The American Film Institute’s festival celebrates the best from established helmers and emerging talent in the epicenter of filmmaking, Hollywood. Fest also features red-carpet galas, special screenings and tributes. Last year’s edition was packed with award season contenders from the U.S. and abroad, plus sidebars dedicated to new directors, genre films and shorts. Festgoers can also expect events that go beyond screenings, like its Conversations series (last year Steve McQueen was on the agenda) and the Young Hollywood Roundtable.

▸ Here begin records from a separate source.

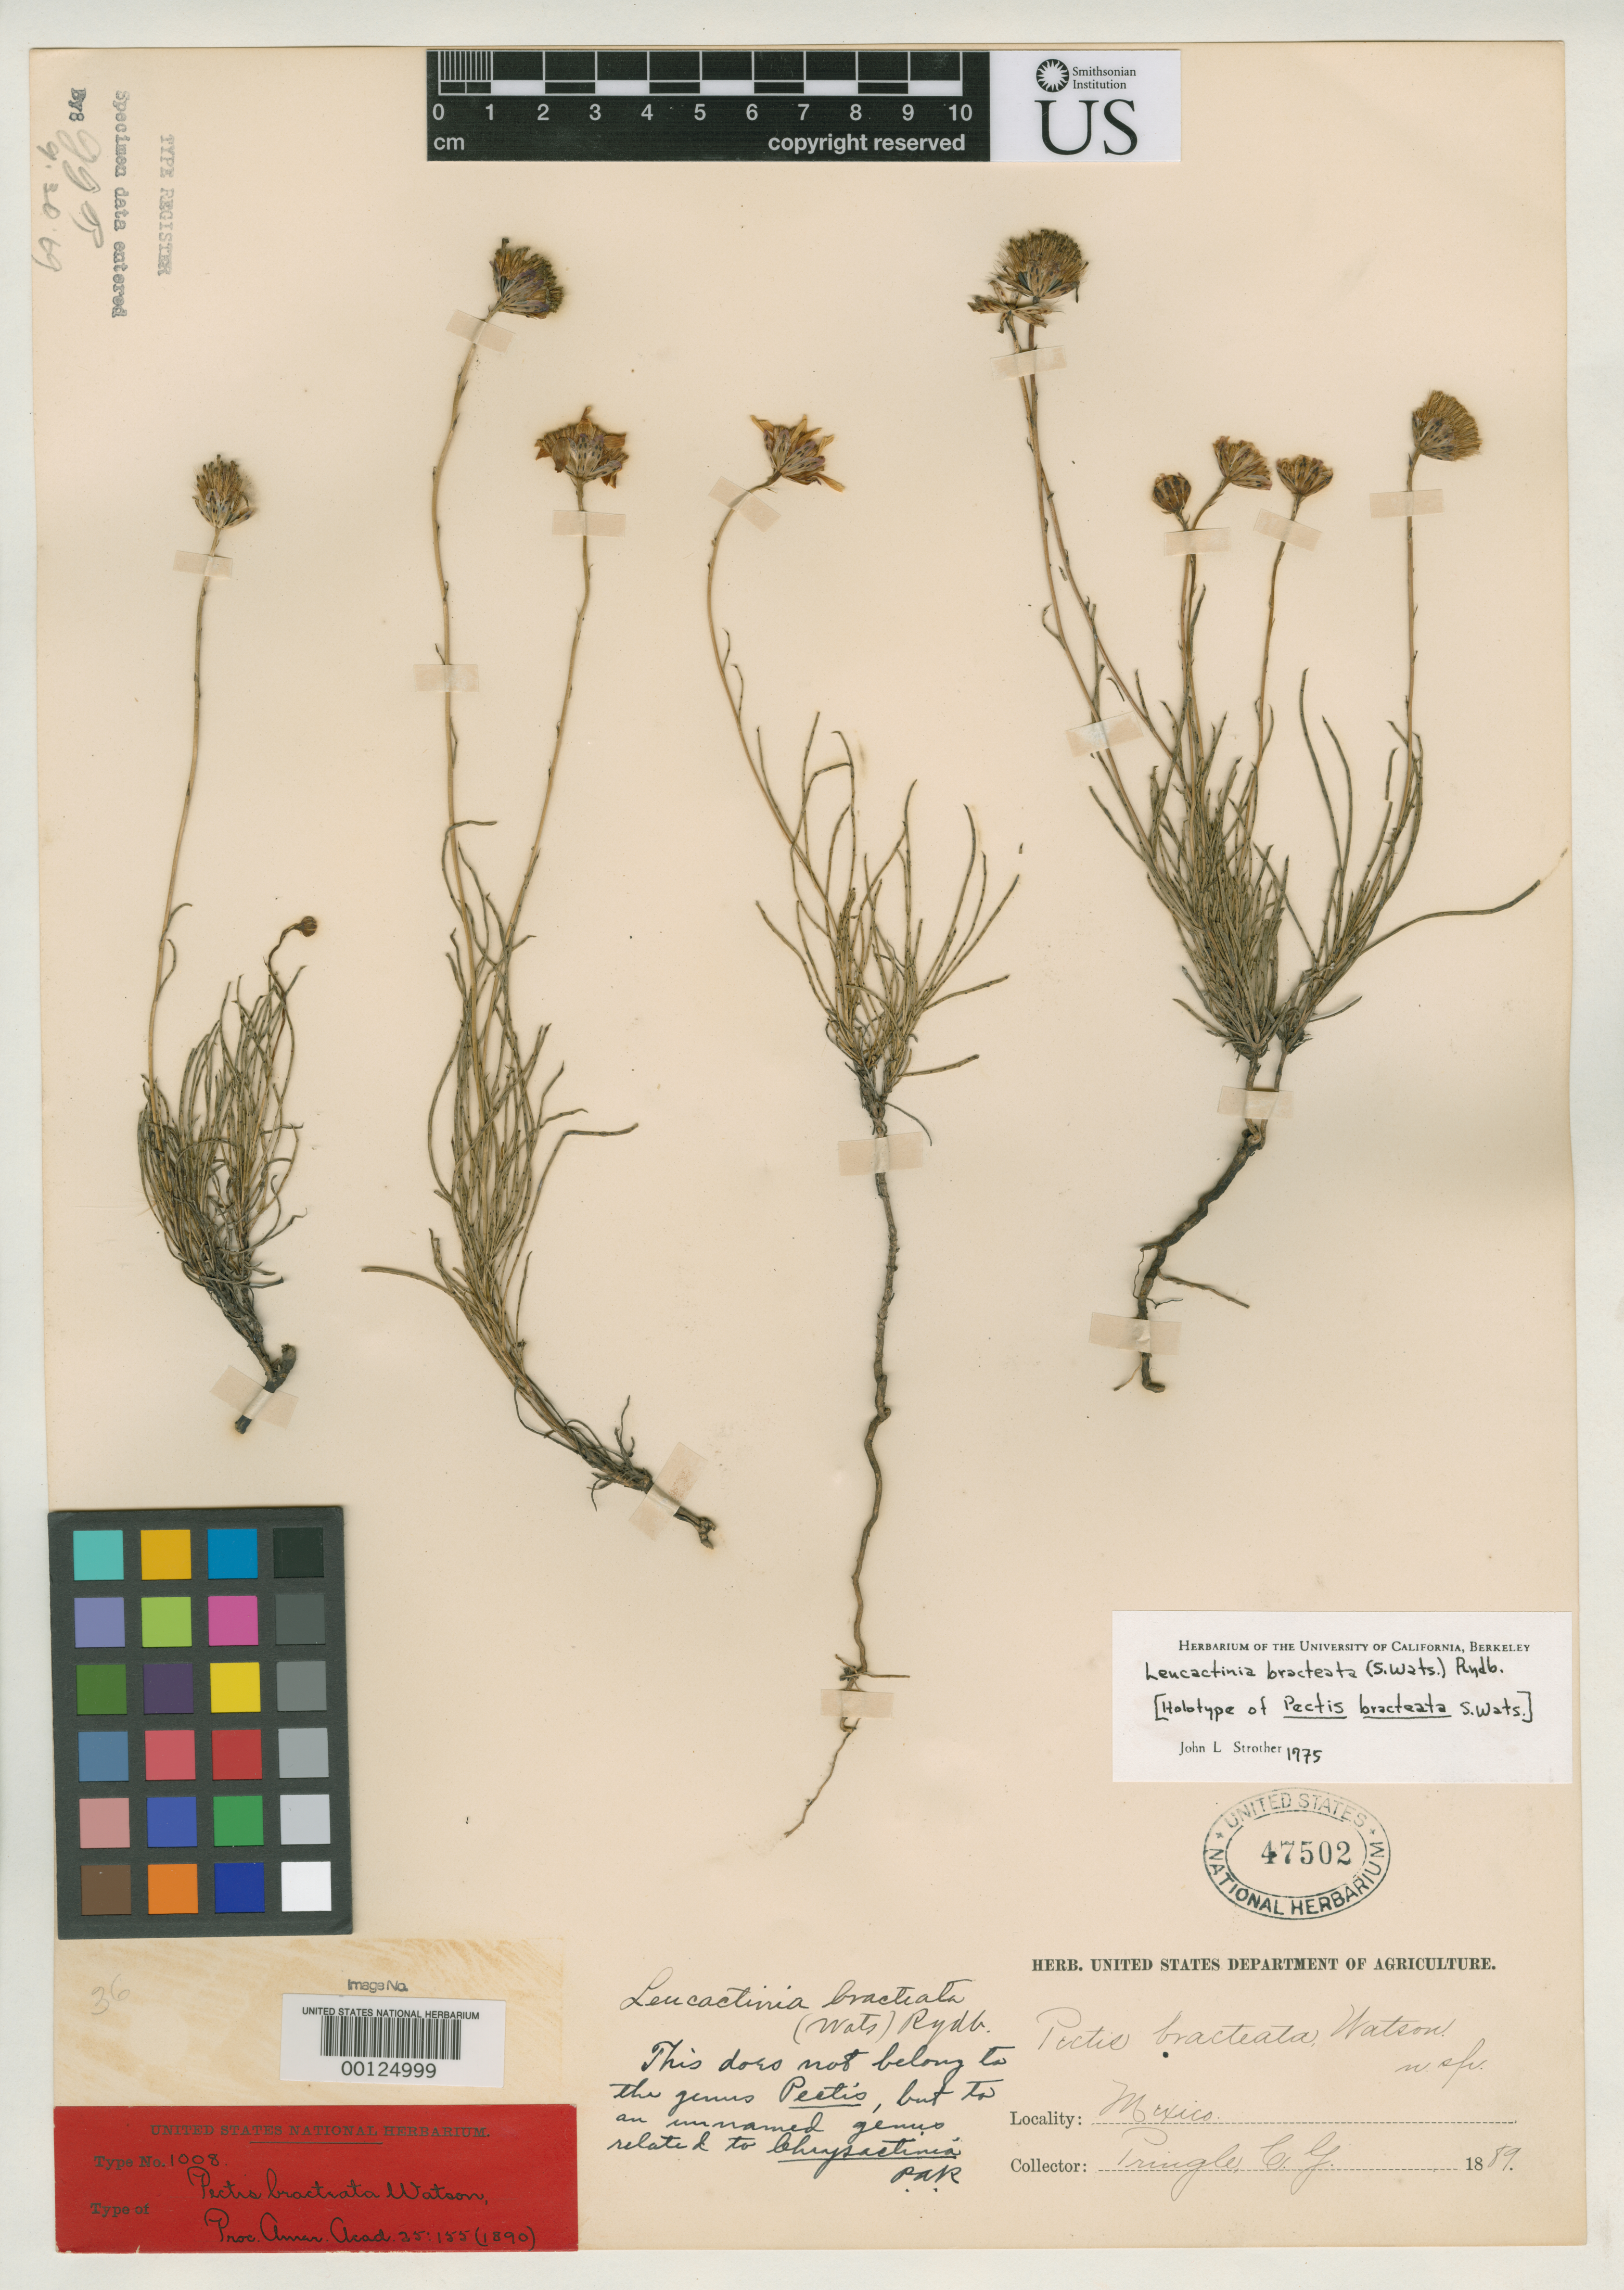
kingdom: Plantae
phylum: Tracheophyta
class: Magnoliopsida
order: Asterales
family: Asteraceae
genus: Pectis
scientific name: Pectis bracteata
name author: S. Watson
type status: Isotype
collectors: C. G. Pringle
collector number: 2403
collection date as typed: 03 Sep 1889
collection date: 1889-09-03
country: Mexico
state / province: Coahuila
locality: Carneros Pass.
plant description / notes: Annotated by J.L. Strother (1975) as "holotype" but holotype is a duplicate at GH. This sheet (USNH 47502) with incomplete label data probably a second sheet of USNH 47501. Collection date cited as 1888 in protologue; 1889 on specimen label.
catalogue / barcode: US 47502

Taipei Golden Horse Film Festival
The largest in Taiwan, it is an important showcase for regional films. Concurrently with the festival is the Golden Horse Awards (Nov. 22), a benchmark for local and Chinese cinema, plus a project promotion market (Nov. 18-20). Last year Ang Lee headed the awards jury.
Napa Valley Film Festival
A celebration of new film, food and wine in the Northern California towns of Napa, Yountville, St. Helena and Calistoga. Now in its 4th year, the festival features more than 100 independent films and studio sneak previews screening in 12 venues throughout the four “walkable villages.” There’s also special events with visiting filmmakers and celebrities.
Dubai Film Festival
Programming the best of Arab cinema as well as high-profile Hollywood films, Dubai usually draws stars from around the world. Dubai features a project market, which also oversees Enjaaz, a production funding initiative for shorts.